Having grown up as a Washington Redskins fan from the 1970s through the 1990s, I’m appalled by the unfair vilification of the team’s former identity. A recent Boston Globe article, for instance, called the Redskins the “NFL franchise with the racist logo on its helmet.”
In fact, that logo, which was introduced in 1972, was designed in consultation with and was lauded by former Blackfeet Nation Tribal Council leader and National Congress of American Indians President Walter Wetzel. In contrast to the Cleveland Indians’ and Atlanta Braves’ vile caricature mascots, the Redskins’ dignified logo accurately and respectfully depicted a real person, Wetzel’s predecessor as Blackfeet Nation Chief Two Guns White Calf. According to his 2003 obituary in the Billings Gazette, Wetzel was “very proud of being the force behind the Indian Chief logo,” and he and his Redskins cap were “inseparable.”
As for the team’s now-retired name, Smithsonian Institution senior linguist Ives Goddard determined that the word “Redskins” originated as a genuine American Indian idiom of self-reference with a positive connotation. Granted, it was also misappropriated as a slur. Nevertheless, polls by Annenberg in 2004 and The Washington Post in 2016 both found that American Indians overwhelmingly rejected the view that the team’s name was offensive.
To be clear, I support the team changing its name now. The use of American Indian names and imagery by sports teams is an anachronism and should cease.
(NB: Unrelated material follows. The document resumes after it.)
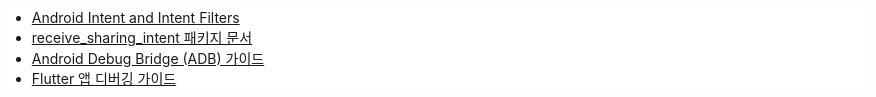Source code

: - [Android Intent and Intent Filters](https://developer.android.com/guide/components/intents-filters)
- [receive_sharing_intent 패키지 문서](https://pub.dev/packages/receive_sharing_intent)
- [Android Debug Bridge (ADB) 가이드](https://developer.android.com/studio/command-line/adb)
- [Flutter 앱 디버깅 가이드](https://docs.flutter.dev/testing/debugging)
But the demonization of the team’s past use of the name and logo is shameful historical revisionism.
The Dallas Cowboys’ name, by contrast, celebrates the lawless murderers of American Indians in film and popular culture. Their “lone star” helmet honors the Republic of Texas (1836-1846), which allowed slavery and denied citizenship to people of African and American-Indian descent. Where is the outcry there? Why the double standard?